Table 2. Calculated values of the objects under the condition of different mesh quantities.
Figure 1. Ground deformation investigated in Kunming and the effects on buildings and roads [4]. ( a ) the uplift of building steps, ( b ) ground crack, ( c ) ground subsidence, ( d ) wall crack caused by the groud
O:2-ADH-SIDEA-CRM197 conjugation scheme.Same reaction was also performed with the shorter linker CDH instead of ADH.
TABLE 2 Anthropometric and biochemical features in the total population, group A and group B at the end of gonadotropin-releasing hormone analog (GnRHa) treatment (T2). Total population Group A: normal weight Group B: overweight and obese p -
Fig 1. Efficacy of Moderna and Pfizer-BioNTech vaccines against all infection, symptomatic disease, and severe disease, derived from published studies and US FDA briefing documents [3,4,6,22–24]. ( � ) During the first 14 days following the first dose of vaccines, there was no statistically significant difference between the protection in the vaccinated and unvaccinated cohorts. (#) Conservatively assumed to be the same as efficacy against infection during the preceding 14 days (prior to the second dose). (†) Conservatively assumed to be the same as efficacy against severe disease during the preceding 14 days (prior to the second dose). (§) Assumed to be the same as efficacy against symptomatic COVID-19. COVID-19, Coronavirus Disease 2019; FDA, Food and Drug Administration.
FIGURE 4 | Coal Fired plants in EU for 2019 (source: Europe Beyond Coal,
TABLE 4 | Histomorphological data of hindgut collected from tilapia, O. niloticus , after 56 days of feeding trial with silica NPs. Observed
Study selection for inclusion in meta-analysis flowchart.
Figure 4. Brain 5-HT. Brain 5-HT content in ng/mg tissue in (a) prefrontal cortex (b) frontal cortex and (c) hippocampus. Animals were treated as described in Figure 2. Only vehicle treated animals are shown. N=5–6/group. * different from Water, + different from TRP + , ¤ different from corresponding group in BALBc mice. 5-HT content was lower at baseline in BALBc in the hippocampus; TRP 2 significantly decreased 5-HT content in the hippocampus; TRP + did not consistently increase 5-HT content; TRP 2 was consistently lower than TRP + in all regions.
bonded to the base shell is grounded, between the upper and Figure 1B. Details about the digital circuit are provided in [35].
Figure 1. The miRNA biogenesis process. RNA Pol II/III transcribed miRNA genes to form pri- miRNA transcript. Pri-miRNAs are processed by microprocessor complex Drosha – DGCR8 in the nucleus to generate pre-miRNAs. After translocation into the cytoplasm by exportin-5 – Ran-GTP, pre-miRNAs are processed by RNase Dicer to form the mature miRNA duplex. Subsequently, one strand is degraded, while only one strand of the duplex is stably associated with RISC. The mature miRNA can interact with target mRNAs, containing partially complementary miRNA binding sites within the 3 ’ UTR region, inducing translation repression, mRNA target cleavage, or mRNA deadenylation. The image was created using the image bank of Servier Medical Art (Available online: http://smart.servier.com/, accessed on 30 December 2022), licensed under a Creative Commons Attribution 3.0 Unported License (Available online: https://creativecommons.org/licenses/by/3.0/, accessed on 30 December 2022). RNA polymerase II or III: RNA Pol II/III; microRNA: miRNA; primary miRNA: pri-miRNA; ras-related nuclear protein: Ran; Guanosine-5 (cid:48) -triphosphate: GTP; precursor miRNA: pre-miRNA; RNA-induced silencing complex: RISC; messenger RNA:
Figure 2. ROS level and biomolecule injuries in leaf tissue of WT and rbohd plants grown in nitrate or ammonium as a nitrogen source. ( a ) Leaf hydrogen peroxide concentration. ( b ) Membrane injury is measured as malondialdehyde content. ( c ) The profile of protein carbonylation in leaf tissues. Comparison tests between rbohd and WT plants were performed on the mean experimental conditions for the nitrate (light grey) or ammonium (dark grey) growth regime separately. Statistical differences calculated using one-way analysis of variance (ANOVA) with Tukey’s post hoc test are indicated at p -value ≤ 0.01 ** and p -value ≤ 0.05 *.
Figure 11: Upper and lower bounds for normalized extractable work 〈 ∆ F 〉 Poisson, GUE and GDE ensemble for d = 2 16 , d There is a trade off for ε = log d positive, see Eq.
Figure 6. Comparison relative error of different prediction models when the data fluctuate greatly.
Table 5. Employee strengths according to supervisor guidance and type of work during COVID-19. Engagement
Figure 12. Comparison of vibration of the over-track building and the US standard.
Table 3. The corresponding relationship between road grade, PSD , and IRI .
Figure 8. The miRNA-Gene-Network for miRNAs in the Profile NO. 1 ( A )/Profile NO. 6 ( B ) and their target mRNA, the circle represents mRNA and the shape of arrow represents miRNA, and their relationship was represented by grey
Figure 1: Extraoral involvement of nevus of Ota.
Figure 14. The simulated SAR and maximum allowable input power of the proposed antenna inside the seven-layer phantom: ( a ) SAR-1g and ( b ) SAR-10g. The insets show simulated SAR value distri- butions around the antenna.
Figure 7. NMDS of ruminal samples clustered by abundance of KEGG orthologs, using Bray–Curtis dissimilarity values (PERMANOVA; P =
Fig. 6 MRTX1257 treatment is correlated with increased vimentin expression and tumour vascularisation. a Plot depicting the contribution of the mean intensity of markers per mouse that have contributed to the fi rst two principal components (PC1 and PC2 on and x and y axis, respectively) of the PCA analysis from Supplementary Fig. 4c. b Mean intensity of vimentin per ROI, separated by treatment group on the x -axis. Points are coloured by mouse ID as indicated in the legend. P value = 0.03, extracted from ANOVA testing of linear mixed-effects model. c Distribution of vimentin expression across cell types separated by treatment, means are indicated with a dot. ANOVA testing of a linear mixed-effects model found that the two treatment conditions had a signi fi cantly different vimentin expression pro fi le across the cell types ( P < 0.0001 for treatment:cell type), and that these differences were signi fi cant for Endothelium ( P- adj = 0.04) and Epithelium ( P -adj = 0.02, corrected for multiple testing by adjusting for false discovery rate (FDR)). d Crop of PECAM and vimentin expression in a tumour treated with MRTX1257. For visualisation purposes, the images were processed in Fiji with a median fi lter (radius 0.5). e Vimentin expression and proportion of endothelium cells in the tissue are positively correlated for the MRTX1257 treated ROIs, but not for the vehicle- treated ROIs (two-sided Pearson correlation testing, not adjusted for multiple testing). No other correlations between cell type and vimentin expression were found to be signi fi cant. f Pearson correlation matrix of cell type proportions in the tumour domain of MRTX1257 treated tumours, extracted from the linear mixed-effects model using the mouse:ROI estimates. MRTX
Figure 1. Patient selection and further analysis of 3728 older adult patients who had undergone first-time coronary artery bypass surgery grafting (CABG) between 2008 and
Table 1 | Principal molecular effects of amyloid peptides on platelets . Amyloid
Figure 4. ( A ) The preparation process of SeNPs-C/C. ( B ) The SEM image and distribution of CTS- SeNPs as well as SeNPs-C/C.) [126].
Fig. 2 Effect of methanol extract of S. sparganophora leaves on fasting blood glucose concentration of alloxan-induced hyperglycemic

--*--

What is expected:
Exactly as shown above, return all of the entries.

Answer section:
Table 2. Calculated values of the objects under the condition of different mesh quantities.
Figure 1. Ground deformation investigated in Kunming and the effects on buildings and roads [4]. ( a ) the uplift of building steps, ( b ) ground crack, ( c ) ground subsidence, ( d ) wall crack caused by the groud
O:2-ADH-SIDEA-CRM197 conjugation scheme.Same reaction was also performed with the shorter linker CDH instead of ADH.
TABLE 2 Anthropometric and biochemical features in the total population, group A and group B at the end of gonadotropin-releasing hormone analog (GnRHa) treatment (T2). Total population Group A: normal weight Group B: overweight and obese p -
Fig 1. Efficacy of Moderna and Pfizer-BioNTech vaccines against all infection, symptomatic disease, and severe disease, derived from published studies and US FDA briefing documents [3,4,6,22–24]. ( � ) During the first 14 days following the first dose of vaccines, there was no statistically significant difference between the protection in the vaccinated and unvaccinated cohorts. (#) Conservatively assumed to be the same as efficacy against infection during the preceding 14 days (prior to the second dose). (†) Conservatively assumed to be the same as efficacy against severe disease during the preceding 14 days (prior to the second dose). (§) Assumed to be the same as efficacy against symptomatic COVID-19. COVID-19, Coronavirus Disease 2019; FDA, Food and Drug Administration.
FIGURE 4 | Coal Fired plants in EU for 2019 (source: Europe Beyond Coal,
TABLE 4 | Histomorphological data of hindgut collected from tilapia, O. niloticus , after 56 days of feeding trial with silica NPs. Observed
Study selection for inclusion in meta-analysis flowchart.
Figure 4. Brain 5-HT. Brain 5-HT content in ng/mg tissue in (a) prefrontal cortex (b) frontal cortex and (c) hippocampus. Animals were treated as described in Figure 2. Only vehicle treated animals are shown. N=5–6/group. * different from Water, + different from TRP + , ¤ different from corresponding group in BALBc mice. 5-HT content was lower at baseline in BALBc in the hippocampus; TRP 2 significantly decreased 5-HT content in the hippocampus; TRP + did not consistently increase 5-HT content; TRP 2 was consistently lower than TRP + in all regions.
bonded to the base shell is grounded, between the upper and Figure 1B. Details about the digital circuit are provided in [35].
Figure 1. The miRNA biogenesis process. RNA Pol II/III transcribed miRNA genes to form pri- miRNA transcript. Pri-miRNAs are processed by microprocessor complex Drosha – DGCR8 in the nucleus to generate pre-miRNAs. After translocation into the cytoplasm by exportin-5 – Ran-GTP, pre-miRNAs are processed by RNase Dicer to form the mature miRNA duplex. Subsequently, one strand is degraded, while only one strand of the duplex is stably associated with RISC. The mature miRNA can interact with target mRNAs, containing partially complementary miRNA binding sites within the 3 ’ UTR region, inducing translation repression, mRNA target cleavage, or mRNA deadenylation. The image was created using the image bank of Servier Medical Art (Available online: http://smart.servier.com/, accessed on 30 December 2022), licensed under a Creative Commons Attribution 3.0 Unported License (Available online: https://creativecommons.org/licenses/by/3.0/, accessed on 30 December 2022). RNA polymerase II or III: RNA Pol II/III; microRNA: miRNA; primary miRNA: pri-miRNA; ras-related nuclear protein: Ran; Guanosine-5 (cid:48) -triphosphate: GTP; precursor miRNA: pre-miRNA; RNA-induced silencing complex: RISC; messenger RNA:
Figure 2. ROS level and biomolecule injuries in leaf tissue of WT and rbohd plants grown in nitrate or ammonium as a nitrogen source. ( a ) Leaf hydrogen peroxide concentration. ( b ) Membrane injury is measured as malondialdehyde content. ( c ) The profile of protein carbonylation in leaf tissues. Comparison tests between rbohd and WT plants were performed on the mean experimental conditions for the nitrate (light grey) or ammonium (dark grey) growth regime separately. Statistical differences calculated using one-way analysis of variance (ANOVA) with Tukey’s post hoc test are indicated at p -value ≤ 0.01 ** and p -value ≤ 0.05 *.
Figure 11: Upper and lower bounds for normalized extractable work 〈 ∆ F 〉 Poisson, GUE and GDE ensemble for d = 2 16 , d There is a trade off for ε = log d positive, see Eq.
Figure 6. Comparison relative error of different prediction models when the data fluctuate greatly.
Table 5. Employee strengths according to supervisor guidance and type of work during COVID-19. Engagement
Figure 12. Comparison of vibration of the over-track building and the US standard.
Table 3. The corresponding relationship between road grade, PSD , and IRI .
Figure 8. The miRNA-Gene-Network for miRNAs in the Profile NO. 1 ( A )/Profile NO. 6 ( B ) and their target mRNA, the circle represents mRNA and the shape of arrow represents miRNA, and their relationship was represented by grey
Figure 1: Extraoral involvement of nevus of Ota.
Figure 14. The simulated SAR and maximum allowable input power of the proposed antenna inside the seven-layer phantom: ( a ) SAR-1g and ( b ) SAR-10g. The insets show simulated SAR value distri- butions around the antenna.
Figure 7. NMDS of ruminal samples clustered by abundance of KEGG orthologs, using Bray–Curtis dissimilarity values (PERMANOVA; P =
Fig. 6 MRTX1257 treatment is correlated with increased vimentin expression and tumour vascularisation. a Plot depicting the contribution of the mean intensity of markers per mouse that have contributed to the fi rst two principal components (PC1 and PC2 on and x and y axis, respectively) of the PCA analysis from Supplementary Fig. 4c. b Mean intensity of vimentin per ROI, separated by treatment group on the x -axis. Points are coloured by mouse ID as indicated in the legend. P value = 0.03, extracted from ANOVA testing of linear mixed-effects model. c Distribution of vimentin expression across cell types separated by treatment, means are indicated with a dot. ANOVA testing of a linear mixed-effects model found that the two treatment conditions had a signi fi cantly different vimentin expression pro fi le across the cell types ( P < 0.0001 for treatment:cell type), and that these differences were signi fi cant for Endothelium ( P- adj = 0.04) and Epithelium ( P -adj = 0.02, corrected for multiple testing by adjusting for false discovery rate (FDR)). d Crop of PECAM and vimentin expression in a tumour treated with MRTX1257. For visualisation purposes, the images were processed in Fiji with a median fi lter (radius 0.5). e Vimentin expression and proportion of endothelium cells in the tissue are positively correlated for the MRTX1257 treated ROIs, but not for the vehicle- treated ROIs (two-sided Pearson correlation testing, not adjusted for multiple testing). No other correlations between cell type and vimentin expression were found to be signi fi cant. f Pearson correlation matrix of cell type proportions in the tumour domain of MRTX1257 treated tumours, extracted from the linear mixed-effects model using the mouse:ROI estimates. MRTX
Figure 1. Patient selection and further analysis of 3728 older adult patients who had undergone first-time coronary artery bypass surgery grafting (CABG) between 2008 and
Table 1 | Principal molecular effects of amyloid peptides on platelets . Amyloid
Figure 4. ( A ) The preparation process of SeNPs-C/C. ( B ) The SEM image and distribution of CTS- SeNPs as well as SeNPs-C/C.) [126].
Fig. 2 Effect of methanol extract of S. sparganophora leaves on fasting blood glucose concentration of alloxan-induced hyperglycemic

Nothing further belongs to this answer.